A report card released on Tuesday by First Call: B.C. Child and Youth Advocacy Coalition showed 20.4 per cent of children across the province lives in poverty, topping the national rate of 19 per cent.
The numbers are from 2013 statistics, the most recent data available, and show just more than half of B.C.'s poorest youngsters are in Metro Vancouver.
"Children in this province deserve better. They're waiting for our action," coalition spokeswoman Adrienne Montani said at a news conference.
Similar child-poverty reports were also released across Canada, commemorating a 1989 all-party resolution in the House of Commons to eliminate child poverty by 2000.
The B.C. report showed the median after-tax income for poor, lone-parent families was $14,300 -- $10,019 below the poverty line.
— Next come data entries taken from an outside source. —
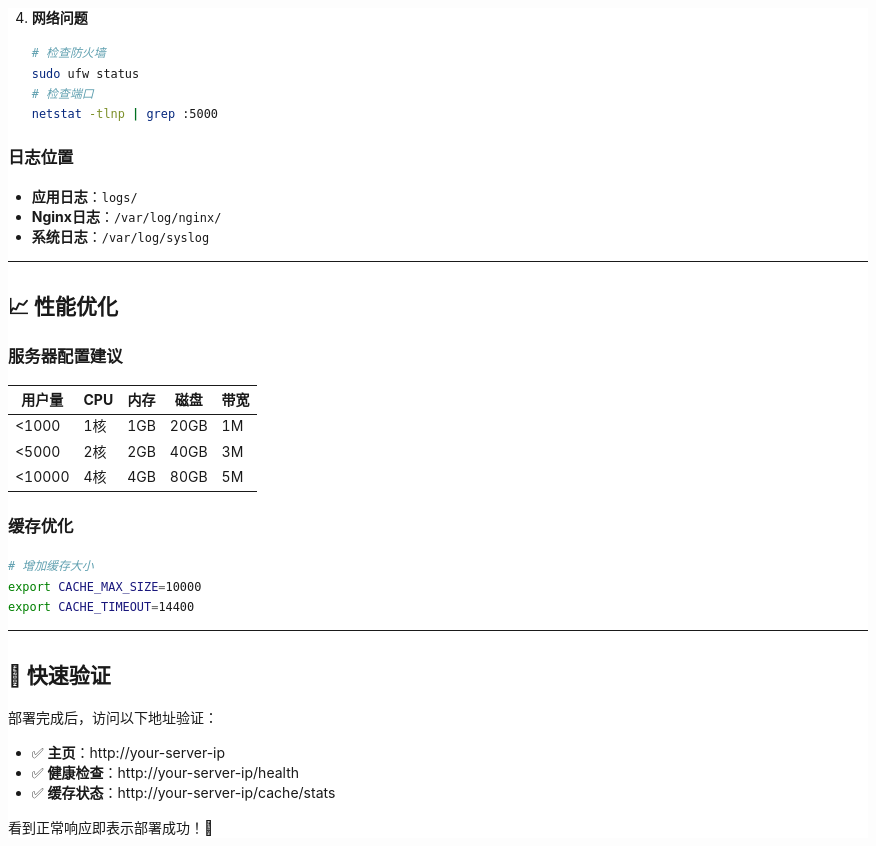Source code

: 4. **网络问题**
   ```bash
   # 检查防火墙
   sudo ufw status
   # 检查端口
   netstat -tlnp | grep :5000
   ```

### 日志位置

- **应用日志**：`logs/`
- **Nginx日志**：`/var/log/nginx/`
- **系统日志**：`/var/log/syslog`

---

## 📈 性能优化

### 服务器配置建议

| 用户量 | CPU | 内存 | 磁盘 | 带宽 |
|--------|-----|------|------|------|
| <1000  | 1核 | 1GB  | 20GB | 1M   |
| <5000  | 2核 | 2GB  | 40GB | 3M   |
| <10000 | 4核 | 4GB  | 80GB | 5M   |

### 缓存优化

```bash
# 增加缓存大小
export CACHE_MAX_SIZE=10000
export CACHE_TIMEOUT=14400
```

---

## 🎯 快速验证

部署完成后，访问以下地址验证：

- ✅ **主页**：http://your-server-ip
- ✅ **健康检查**：http://your-server-ip/health
- ✅ **缓存状态**：http://your-server-ip/cache/stats

看到正常响应即表示部署成功！🎉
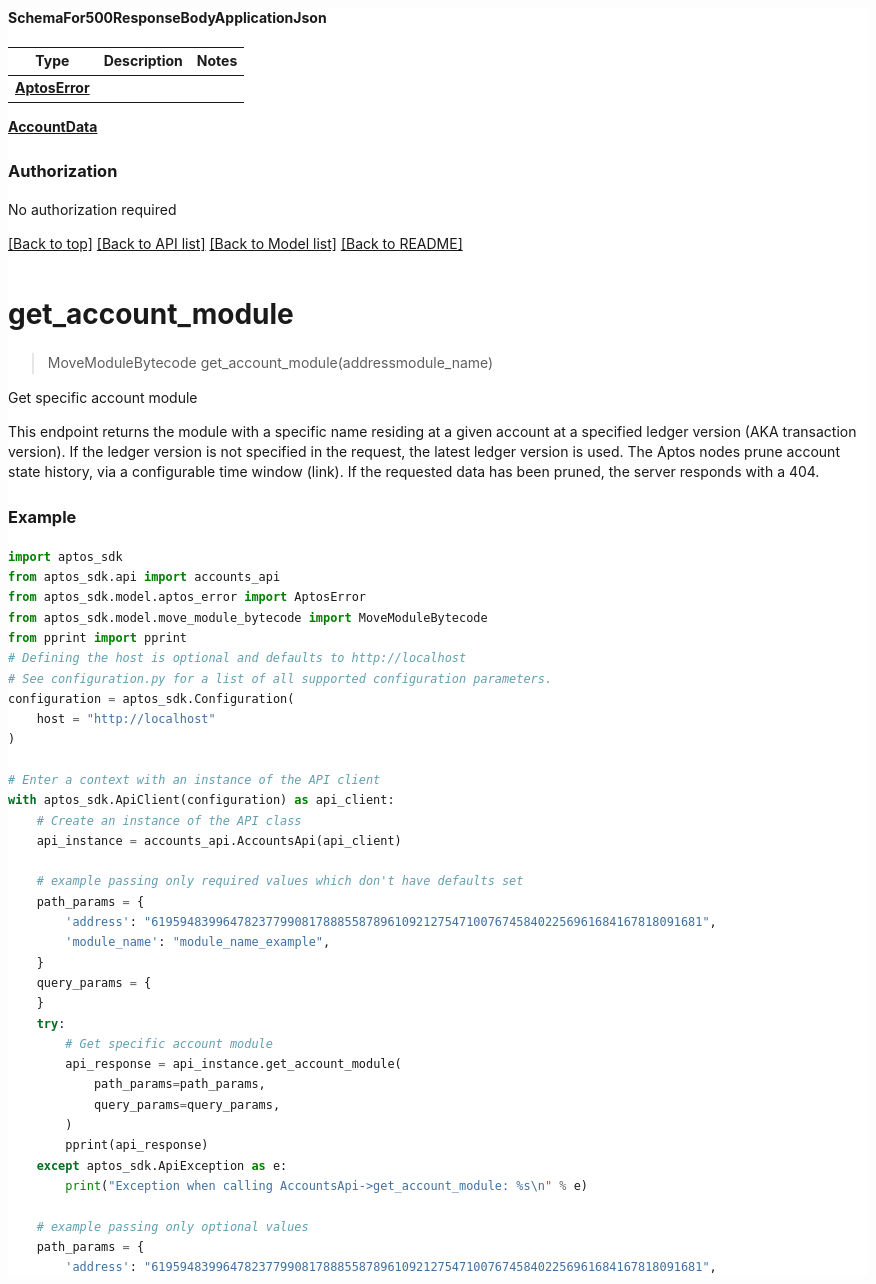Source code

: #### SchemaFor500ResponseBodyApplicationJson
Type | Description  | Notes
------------- | ------------- | -------------
[**AptosError**](AptosError.md) |  | 



[**AccountData**](AccountData.md)

### Authorization

No authorization required

[[Back to top]](#) [[Back to API list]](../README.md#documentation-for-api-endpoints) [[Back to Model list]](../README.md#documentation-for-models) [[Back to README]](../README.md)

# **get_account_module**
> MoveModuleBytecode get_account_module(addressmodule_name)

Get specific account module

This endpoint returns the module with a specific name residing at a given account at a specified ledger version (AKA transaction version). If the ledger version is not specified in the request, the latest ledger version is used.  The Aptos nodes prune account state history, via a configurable time window (link). If the requested data has been pruned, the server responds with a 404.

### Example

```python
import aptos_sdk
from aptos_sdk.api import accounts_api
from aptos_sdk.model.aptos_error import AptosError
from aptos_sdk.model.move_module_bytecode import MoveModuleBytecode
from pprint import pprint
# Defining the host is optional and defaults to http://localhost
# See configuration.py for a list of all supported configuration parameters.
configuration = aptos_sdk.Configuration(
    host = "http://localhost"
)

# Enter a context with an instance of the API client
with aptos_sdk.ApiClient(configuration) as api_client:
    # Create an instance of the API class
    api_instance = accounts_api.AccountsApi(api_client)

    # example passing only required values which don't have defaults set
    path_params = {
        'address': "61959483996478237799081788855878961092127547100767458402256961684167818091681",
        'module_name': "module_name_example",
    }
    query_params = {
    }
    try:
        # Get specific account module
        api_response = api_instance.get_account_module(
            path_params=path_params,
            query_params=query_params,
        )
        pprint(api_response)
    except aptos_sdk.ApiException as e:
        print("Exception when calling AccountsApi->get_account_module: %s\n" % e)

    # example passing only optional values
    path_params = {
        'address': "61959483996478237799081788855878961092127547100767458402256961684167818091681",
```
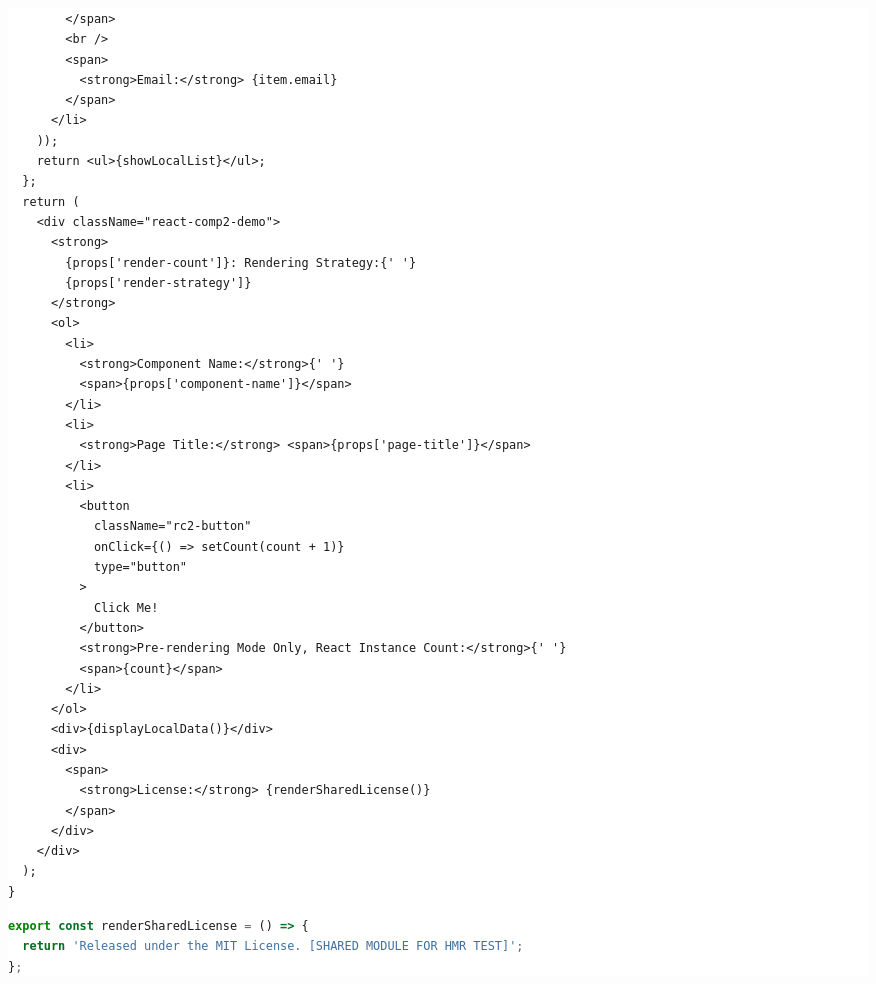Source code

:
 ```tsx [ReactComp2.tsx]
        </span>
        <br />
        <span>
          <strong>Email:</strong> {item.email}
        </span>
      </li>
    ));
    return <ul>{showLocalList}</ul>;
  };
  return (
    <div className="react-comp2-demo">
      <strong>
        {props['render-count']}: Rendering Strategy:{' '}
        {props['render-strategy']}
      </strong>
      <ol>
        <li>
          <strong>Component Name:</strong>{' '}
          <span>{props['component-name']}</span>
        </li>
        <li>
          <strong>Page Title:</strong> <span>{props['page-title']}</span>
        </li>
        <li>
          <button
            className="rc2-button"
            onClick={() => setCount(count + 1)}
            type="button"
          >
            Click Me!
          </button>
          <strong>Pre-rendering Mode Only, React Instance Count:</strong>{' '}
          <span>{count}</span>
        </li>
      </ol>
      <div>{displayLocalData()}</div>
      <div>
        <span>
          <strong>License:</strong> {renderSharedLicense()}
        </span>
      </div>
    </div>
  );
}
```

```ts [shared/renderSharedLicense.ts]
export const renderSharedLicense = () => {
  return 'Released under the MIT License. [SHARED MODULE FOR HMR TEST]';
};
```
Two-parent families with one child were $11,851 below the poverty line.
The report makes 21 recommendations to reduce child poverty, including raising the minimum wage, implementing $10-per-day child care and increasing affordable housing options for families.
Amanda McKay knows what it's like to be a child living in poverty. She grew up in foster care and said she experienced heartache and abuse.
McKay said she found solace in school and earned a commerce degree from the University of British Columbia, but today she struggles financially as a single parent to her two-year-old son.
Currently living on income assistance, McKay said she feels trapped in a system that keeps her living below the poverty line.
"It makes me feel very ashamed that I can't do more, but at the same time, daycare costs are way too high and welfare rates are way too low," she said.
Stretching her meagre budget to cover food, rent and transportation is incredibly difficult, McKay said. She tries to feed her son nutritious meals but struggles to give him what's needed to grow up healthy.
"To provide my son with what he needs, I have to access as many services as possible such as support groups and used-clothing giveaways. I spend much of my time in survival mode, just trying to get by," she said.
Dr. Vanessa Brcic said family physicians need the province's help to assist patients living below the poverty line.
"What can I do for a patient who doesn't have food or housing?" she said.
People living in poverty have higher rates of stress and obesity, which creates a lot of work in health care but not the kind she'd like to be doing, Brcic added.
Prescribing lifestyle changes, such as healthy eating or exercise, is demeaning to a patient whose problems are caused by a broken system, she said.
"My job should not be to clean up the down-stream health effects of a government that neglects the implementation of evidence-based, humane and cost-saving solutions for patients," said Brcic.
Michelle Mungall, the New Democrats' social-development critic, said in a news release that B.C. is the only province without a poverty-reduction plan, despite attempts by her party to introduce one in the Legislature, and she blamed the premier.
"Christy Clark has an abysmal record when it comes poverty reduction," said Mungall. "B.C. families deserve better."